The shift to a less-globalised export environment has been occurring for a decade. The ratio of global trade to GDP peaked in 2008 and has flatlined since. The supply of trade finance, which before the crisis was largely unconstrained, has been a key driver of this adjustment.
In the International Chamber of Commerce’s 2018 trade finance survey, 90 per cent of banks nominated Basel III, anti-money laundering regulations and sanctions as impediments to trade finance.
The European Union currently has a record number of countries on its sanctions list. But it has also shifted away from blunt trade embargoes towards more targeted measures such as asset freezes and visa bans on individuals and companies.

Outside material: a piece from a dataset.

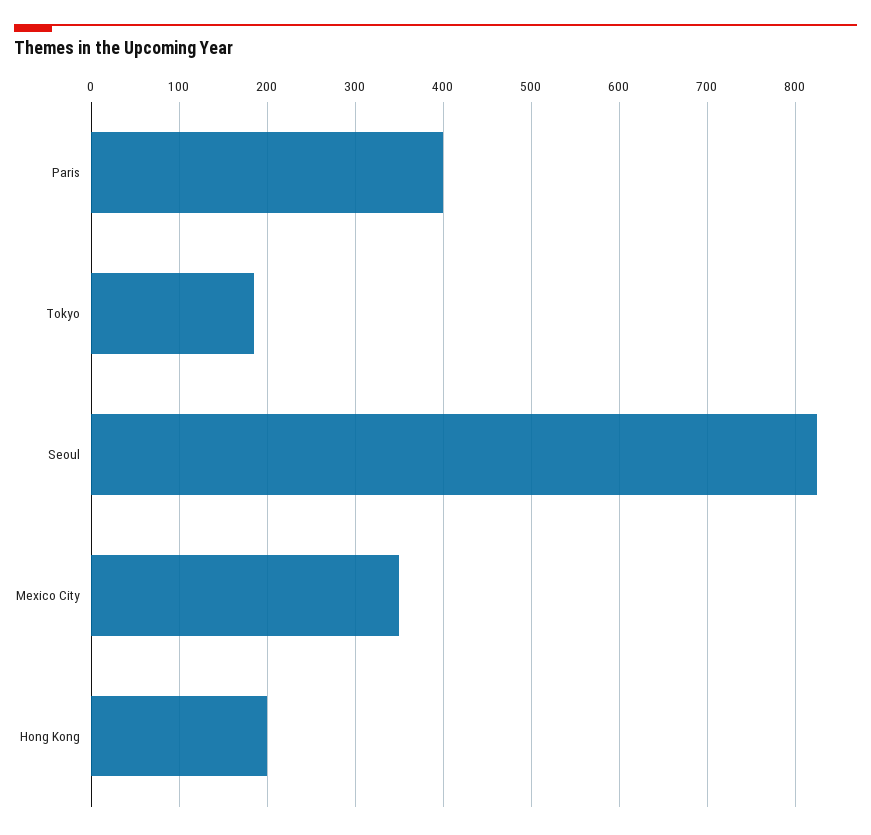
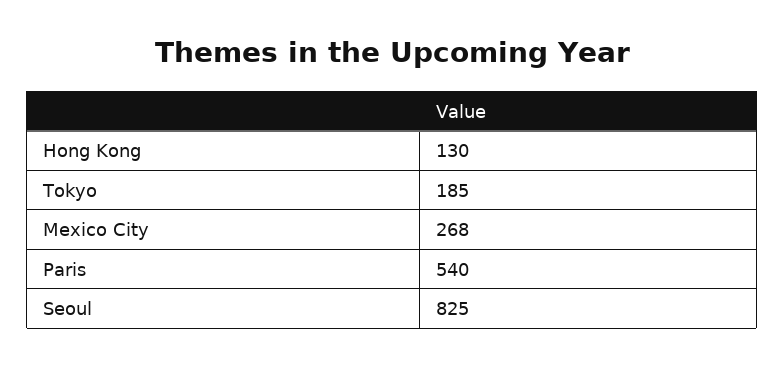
Paris: 400 -> 540
Mexico City: 350 -> 268
Hong Kong: 200 -> 130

Since 2010 the US has typically added around 600 entities annually to its sanctions list. That is a meaningful step up from the past. But in 2018, it added 1,500 entities – three years in one. The US list now comprises 8755 entities in total.
The result is that foreign claims by Bank for International Settlements banks – a proxy for trade finance - have been flat for the past decade. The hyperglobalised value chains that developed before the financial crisis can no longer be financed as easily.

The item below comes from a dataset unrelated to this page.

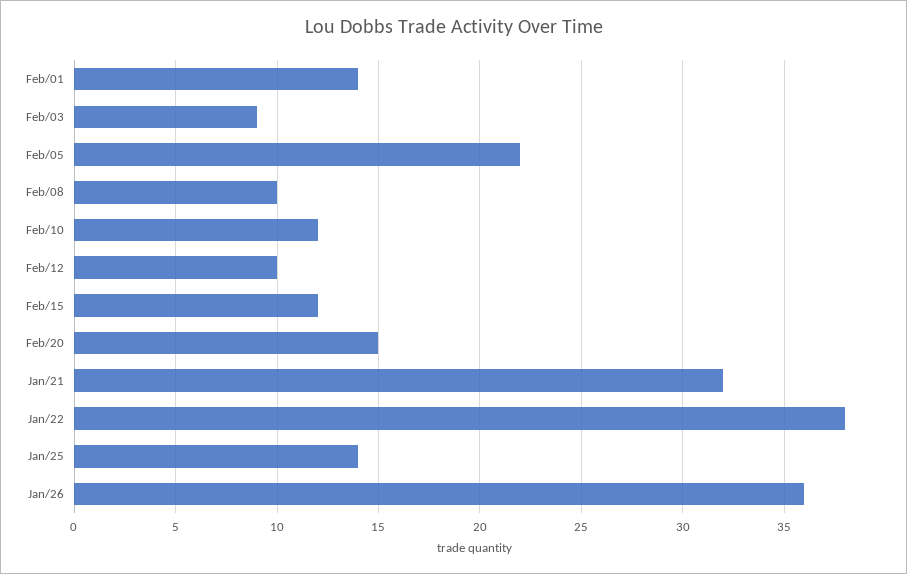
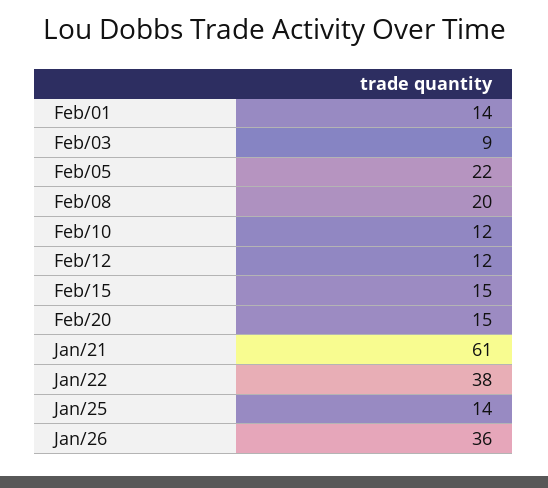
Feb/08: 10 -> 20
Feb/12: 10 -> 12
Feb/15: 12 -> 15
Jan/21: 32 -> 61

As well as trade, Asia has relied on adding human and financial capital to sustain economic growth.
But the Asian demographic dividend peaked around the financial crisis. It’s no coincidence Asia’s outperformance against advanced economies also peaked at that time. Several Asian economies – representing about half the Asian population – are now recording a decline in the number of people of working age.
While it is possible to increase the quality of human capital, Asia doesn’t seem to have much capacity left in that area.
Six of the top 10 OECD Programme for International Student Assessment test scores are from Asian economies, including China.
Since the 1950s, Asia has achieved the largest gains in human survival rates, adding nearly 30 years to life expectancy at birth. The region’s average life expectancy is now 73 years. Europe’s is 78. There is still a five-year gap but between 1950 and 1955 the gap was 21 years. Future gains are possible but they would be modest.
Meanwhile, Asia’s three largest economies are struggling with their financial plumbing.
China is attempting to transform its financial system so the private sector sources credit through the formal system rather than shadow banks.
Net private sector onshore Chinese Yuan bond issuance has been negative this year. Thus far, the slowdown in shadow lending is dominating attempts to encourage the banks to shift business models and redirect capital from safe state-owned enterprises towards risky private companies.
Banks in India are restricting lending to conserve capital in the face of a crisis in non-performing loans. In Indonesia, a sharp narrowing in banks’ net interest margins is constraining lending, as banks try and rebuild capital after being pressured to absorb previous rate hikes.
While it may be possible to ultimately resolve these impairments, they are likely to continue to constrain the provision of credit in Asia’s three largest economies for at least the next year or more. Indonesia’s financial plumbing issues seem the most resolvable, and China’s the most vexing.
Not only does Asia remain reliant on trade to drive much of its economic growth but domestic challenges leave it poorly placed to deal with the structural trend towards de-globalisation driven by, among other factors, more pervasive sanctions and regulatory regimes.
China and the US may take steps to de-escalate the trade war, but Asia’s domestic challenges suggest growth is likely to remain sub-par over the next few years - at least in this universe. A new business model is needed.